The following table shows which data type is returned by each data type conversion function.

Function
From
To
CCur
Any valid expression
Currency
CDbl
Any valid expression
Double
CInt
Any valid expression
Integer
CLng
Any valid expression
Long
CSng
Any valid expression
Single
CStr
Any valid expression
String
CVar
Any valid expression
Variant

The numeric conversion functions CCur, CDbl, CInt, CLng, and CSng explicitly control the data type of a numeric expression. For example, you can use CCur to force currency arithmetic (which has greater precision but less range) in cases in which integer, double-precision, or single-precision arithmetic normally would occur. CInt and CLng force integer arithmetic in cases in which currency, single-precision, or double-precision arithmetic normally would occur. CDbl and CSng force double- or single-precision arithmetic in cases in which currency or integer arithmetic normally would occur.

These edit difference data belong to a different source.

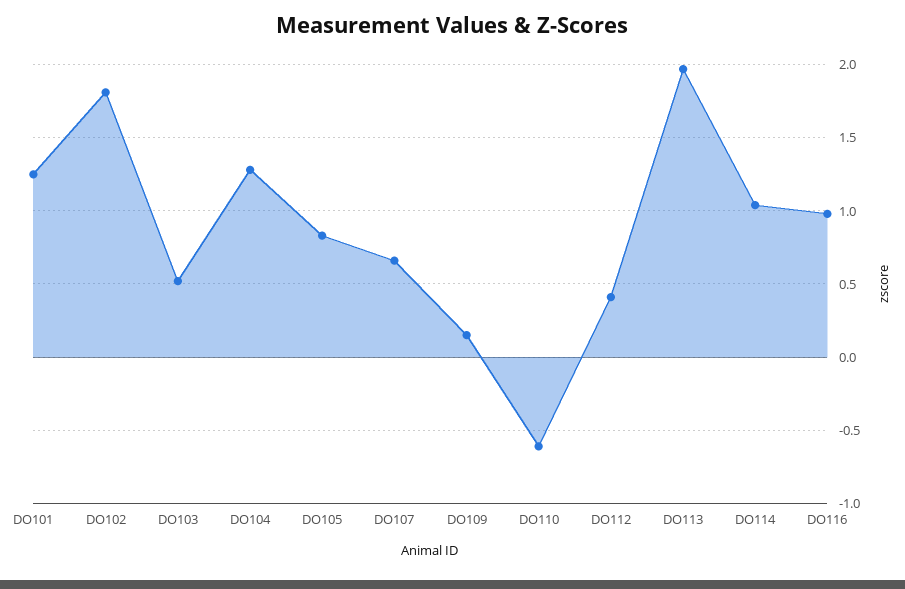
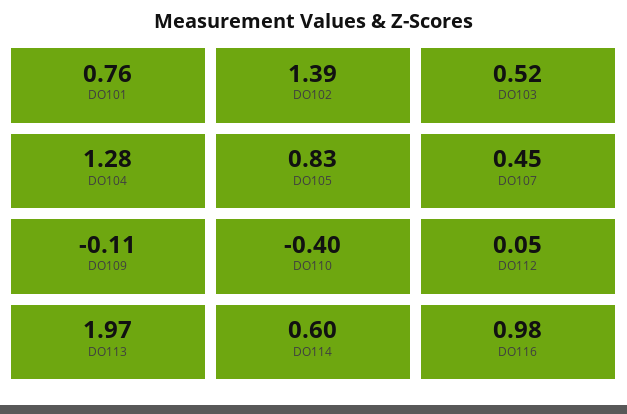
  {
-   "DO101": 1.25,
+   "DO101": 0.76,
-   "DO102": 1.8,
+   "DO102": 1.39,
    "DO103": 0.52,
    "DO104": 1.28,
    "DO105": 0.83,
-   "DO107": 0.65,
+   "DO107": 0.45,
-   "DO109": 0.15,
+   "DO109": -0.11,
-   "DO110": -0.6,
+   "DO110": -0.4,
-   "DO112": 0.4,
+   "DO112": 0.05,
    "DO113": 1.97,
-   "DO114": 1.05,
+   "DO114": 0.6,
    "DO116": 0.98
  }

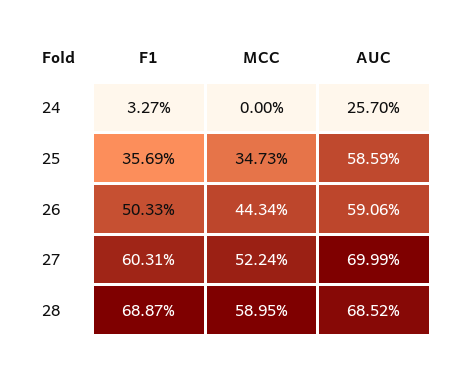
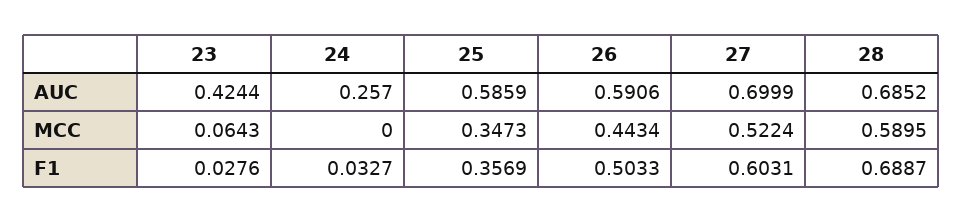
  {
    "F1": {
      "24": 0.0327,
      "25": 0.3569,
      "26": 0.5033,
      "27": 0.6031,
-     "28": 0.6887
+     "28": 0.6887,
+     "23": 0.0276
    },
    "MCC": {
      "24": 0,
      "25": 0.3473,
      "26": 0.4434,
      "27": 0.5224,
-     "28": 0.5895
+     "28": 0.5895,
+     "23": 0.0643
    },
    "AUC": {
      "24": 0.257,
      "25": 0.5859,
      "26": 0.5906,
      "27": 0.6999,
-     "28": 0.6852
+     "28": 0.6852,
+     "23": 0.4244
    }
  }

Because CInt and CLng convert expressions to integers, you can use these functions to round fractional numbers.

Tip All data type conversion functions can provide self-documenting code that indicates that the result of a calculation should be expressed as a particular data type rather than the default data type of the result.

For the CCur, CInt, CLng, and CSng functions, if expression lies outside the acceptable range, a run-time error occurs and a message is displayed unless it is trapped in error-handling code.

Note CInt differs from the Fix and Int functions, which truncate, rather than round, the fractional part of a number. For a demonstration of the differences between Int and Fix, see the example for Int. When the fractional part is exactly 0.5, the CInt function always rounds it to the nearest even number. For example, 0.5 rounds to 0, and 1.5 rounds to 2.